Directive 1:
Reproduce the time change entries verbatim, starting with the first entry and ending with the line that contains "Ankara: 02:01 -> none", both included.

Page text:
----

The Venezuelan government of Nicolas Maduro has put the country back into the expropriration business, seizing two oil rigs owned by Houston-based Superior Energy Services.
Two different Friday headlines at Associated Press stories about the seizures, one at the AP's national site and the other at the Washington Post, appeared designed more to mislead than to inform.
At the AP's national site, the headline was "VENEZUELA'S GOVERNMENT SEIZES US-OWNED OIL RIGS." Uh, no. They're owned, or were owned, by a private company. The report by Joshua Goodman did not indicate that there has been a U.S. government reaction of any kind.
At the Washington Post, the headline at a shorter version of the story was even worse: "Venezuela seizes US-owned oil rigs in dispute over unpaid bills." Most people who only read WaPo's headline would believe that Venezuela is the creditor in this situation. Not so. The longer AP report said that "the state oil monopoly was months behind on payments."
Here a few excerpts from the longer AP report (bolds are mine):
Venezuela has quietly seized control of two oil rigs owned by a unit of Houston-based Superior Energy Services after the company shut them down because the state oil monopoly was months behind on payments.

----

Directive 2:
Continue the piece on Venezuela's seizure of the Superior Energy Services oil rigs from the point where it stops.

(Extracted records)
----

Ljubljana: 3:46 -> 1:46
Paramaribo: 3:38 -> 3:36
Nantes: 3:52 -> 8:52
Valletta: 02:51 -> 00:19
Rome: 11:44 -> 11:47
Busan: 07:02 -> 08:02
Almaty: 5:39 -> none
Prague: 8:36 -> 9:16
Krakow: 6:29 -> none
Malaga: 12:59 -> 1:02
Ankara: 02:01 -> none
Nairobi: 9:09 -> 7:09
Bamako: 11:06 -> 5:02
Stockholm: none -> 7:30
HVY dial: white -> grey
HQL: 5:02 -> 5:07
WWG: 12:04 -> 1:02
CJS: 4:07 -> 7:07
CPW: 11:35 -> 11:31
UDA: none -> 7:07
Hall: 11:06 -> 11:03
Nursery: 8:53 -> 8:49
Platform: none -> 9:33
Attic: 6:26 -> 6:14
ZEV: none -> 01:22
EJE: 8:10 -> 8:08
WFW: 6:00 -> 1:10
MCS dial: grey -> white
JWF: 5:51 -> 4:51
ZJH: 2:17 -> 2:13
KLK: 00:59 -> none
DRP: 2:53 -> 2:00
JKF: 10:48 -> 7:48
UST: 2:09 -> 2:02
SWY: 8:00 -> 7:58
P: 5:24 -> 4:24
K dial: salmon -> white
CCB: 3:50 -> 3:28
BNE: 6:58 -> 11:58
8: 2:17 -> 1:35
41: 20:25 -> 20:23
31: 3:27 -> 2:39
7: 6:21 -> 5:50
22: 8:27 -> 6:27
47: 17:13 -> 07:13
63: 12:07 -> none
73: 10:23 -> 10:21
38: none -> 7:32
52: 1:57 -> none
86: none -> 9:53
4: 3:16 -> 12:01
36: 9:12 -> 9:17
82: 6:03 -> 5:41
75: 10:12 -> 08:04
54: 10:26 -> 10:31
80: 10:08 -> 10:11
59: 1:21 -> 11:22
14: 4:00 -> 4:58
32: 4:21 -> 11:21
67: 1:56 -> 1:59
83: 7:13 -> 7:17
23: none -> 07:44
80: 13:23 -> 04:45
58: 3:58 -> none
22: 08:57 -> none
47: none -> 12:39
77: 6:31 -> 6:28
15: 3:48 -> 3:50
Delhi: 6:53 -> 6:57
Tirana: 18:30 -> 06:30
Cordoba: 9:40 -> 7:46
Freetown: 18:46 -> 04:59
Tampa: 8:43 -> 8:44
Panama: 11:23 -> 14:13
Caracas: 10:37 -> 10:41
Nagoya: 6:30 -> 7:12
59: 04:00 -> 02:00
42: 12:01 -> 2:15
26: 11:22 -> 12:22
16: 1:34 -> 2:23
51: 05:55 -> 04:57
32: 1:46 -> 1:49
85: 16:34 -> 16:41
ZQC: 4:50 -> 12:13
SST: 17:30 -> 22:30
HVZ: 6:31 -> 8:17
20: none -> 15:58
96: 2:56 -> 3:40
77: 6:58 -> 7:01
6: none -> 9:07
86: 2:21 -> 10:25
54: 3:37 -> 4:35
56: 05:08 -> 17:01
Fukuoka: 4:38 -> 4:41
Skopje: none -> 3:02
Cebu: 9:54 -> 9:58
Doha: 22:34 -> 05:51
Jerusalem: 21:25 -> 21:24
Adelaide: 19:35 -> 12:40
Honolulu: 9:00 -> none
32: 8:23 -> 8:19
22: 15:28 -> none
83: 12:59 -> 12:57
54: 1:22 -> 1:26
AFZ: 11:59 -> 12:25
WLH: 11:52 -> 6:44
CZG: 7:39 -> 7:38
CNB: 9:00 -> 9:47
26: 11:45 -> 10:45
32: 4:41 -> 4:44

----

Task result 1:
Ljubljana: 3:46 -> 1:46
Paramaribo: 3:38 -> 3:36
Nantes: 3:52 -> 8:52
Valletta: 02:51 -> 00:19
Rome: 11:44 -> 11:47
Busan: 07:02 -> 08:02
Almaty: 5:39 -> none
Prague: 8:36 -> 9:16
Krakow: 6:29 -> none
Malaga: 12:59 -> 1:02
Ankara: 02:01 -> none

Task result 2:
The seizure took place Thursday after a judge in the state of Anzoategui, accompanied by four members of the local police and national guard, entered a Superior depot and ordered it to hand over control of two specialized rigs to an affiliate of PDVSA, the state-owned oil producer.
PDVSA justified the equipment's expropriation, calling it essential to the South American nation's development and welfare, according to a court order obtained by The Associated Press. Company workers were instructed to load the rigs, known as snubbing units and used to repair damaged casing, onto trucks to be deployed at "critical wells" elsewhere, according to the document.
"It was like a thief breaking into your house, asking for the keys to the safe and then expecting you to help carry it away," Jesus Centeno, local operations manager for Superior in the city of Anaco, said by phone. "Their argument was that we were practically sabotaging national production."
... Oil companies are weary of working with PDVSA, which has accumulated huge debts to service contractors on whom it depends to develop the world's largest proven oil reserves.
Centeno said Superior stopped servicing PDVSA in July after negotiations broke down over millions of dollars in unpaid bills stretching back to December. Removal of the equipment will take a few days, so Superior is also feeding and sheltering the police officers and PDVSA crew on site, he said.
I would have been tempted not to be as nice as the Superior people were. Of course, the police have guns, and the Superior people probably don't — or if they do, they're not as heavily armed, and don't have an army backing them up.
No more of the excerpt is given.